| Exercise |
Your answer must be every line of the data that holds the string "pitch".

(Object localization data)
-*-

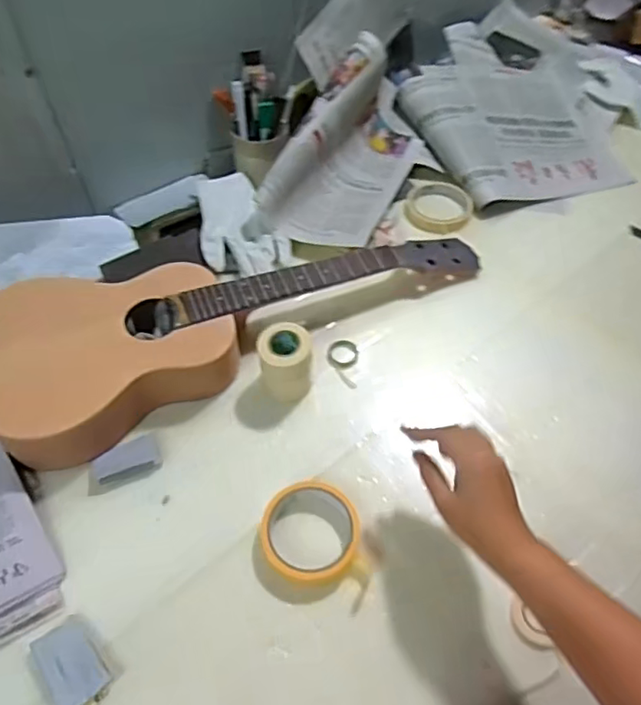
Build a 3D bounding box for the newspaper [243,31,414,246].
[{"bbox_3d":[0.038,-0.277,0.779,0.143,0.131,0.291,23,60,12],"label":"newspaper"}]

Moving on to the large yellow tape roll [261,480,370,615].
[{"bbox_3d":[-0.006,0.179,0.554,0.096,0.027,0.109,-2,58,-3],"label":"large yellow tape roll"}]

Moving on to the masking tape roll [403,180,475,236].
[{"bbox_3d":[0.167,-0.208,0.831,0.095,0.015,0.094,1,58,-1],"label":"masking tape roll"}]

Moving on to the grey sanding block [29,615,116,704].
[{"bbox_3d":[-0.211,0.266,0.499,0.048,0.015,0.077,-33,64,-20],"label":"grey sanding block"}]

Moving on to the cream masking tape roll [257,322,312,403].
[{"bbox_3d":[-0.037,0.010,0.637,0.055,0.071,0.051,1,58,-1],"label":"cream masking tape roll"}]

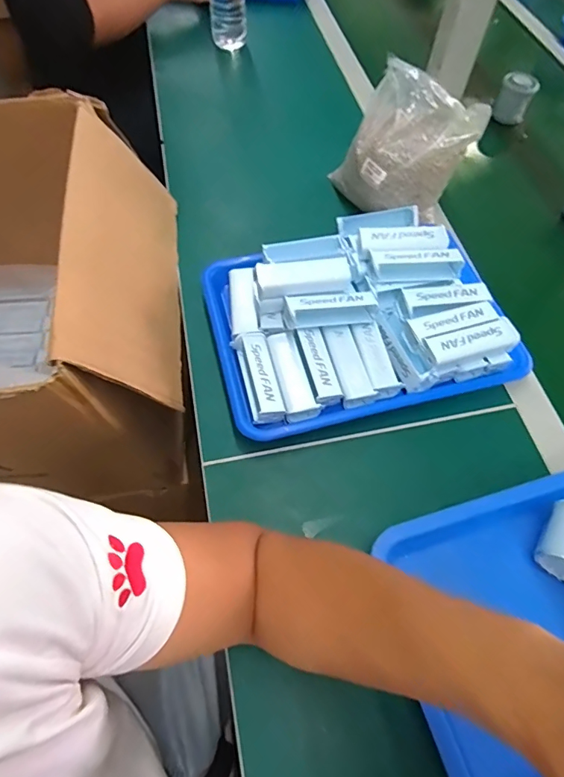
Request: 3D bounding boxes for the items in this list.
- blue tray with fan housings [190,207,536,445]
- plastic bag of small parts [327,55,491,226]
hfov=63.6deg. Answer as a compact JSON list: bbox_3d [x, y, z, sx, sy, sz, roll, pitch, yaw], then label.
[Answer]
[{"bbox_3d":[0.079,-0.089,0.518,0.312,0.081,0.251,-13,62,-10],"label":"blue tray with fan housings"},{"bbox_3d":[0.150,-0.308,0.586,0.118,0.140,0.153,-29,66,-18],"label":"plastic bag of small parts"}]

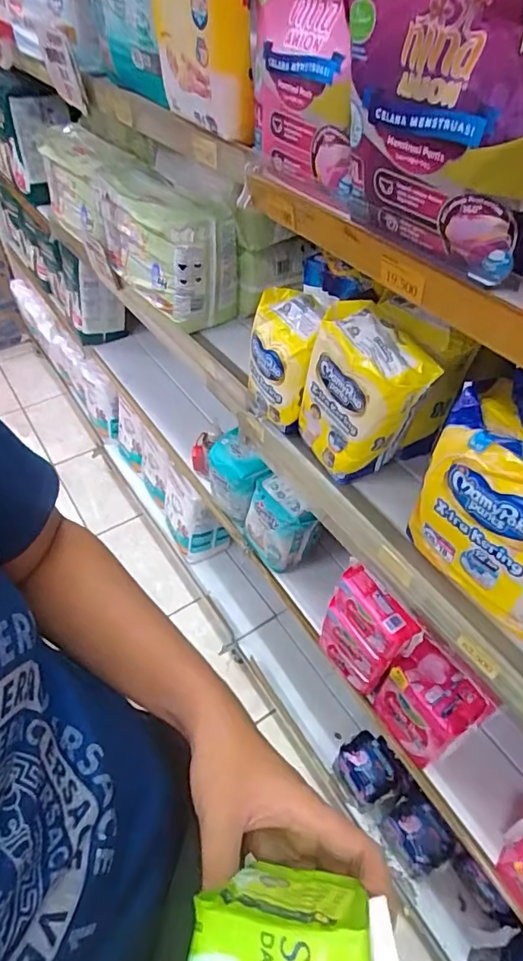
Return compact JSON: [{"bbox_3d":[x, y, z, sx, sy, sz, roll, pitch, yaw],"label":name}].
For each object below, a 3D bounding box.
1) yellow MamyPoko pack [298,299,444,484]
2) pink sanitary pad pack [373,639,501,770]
[{"bbox_3d":[0.128,-0.102,0.674,0.078,0.210,0.156,-21,52,-18],"label":"yellow MamyPoko pack"},{"bbox_3d":[0.263,0.346,0.797,0.102,0.165,0.127,-30,55,-24],"label":"pink sanitary pad pack"}]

-*-

| Your solution |
hfov=63.6deg. Answer as a compact JSON list: bbox_3d [x, y, z, sx, sy, sz, roll, pitch, yaw], then label.
Return compact JSON: [{"bbox_3d":[x, y, z, sx, sy, sz, roll, pitch, yaw],"label":name}].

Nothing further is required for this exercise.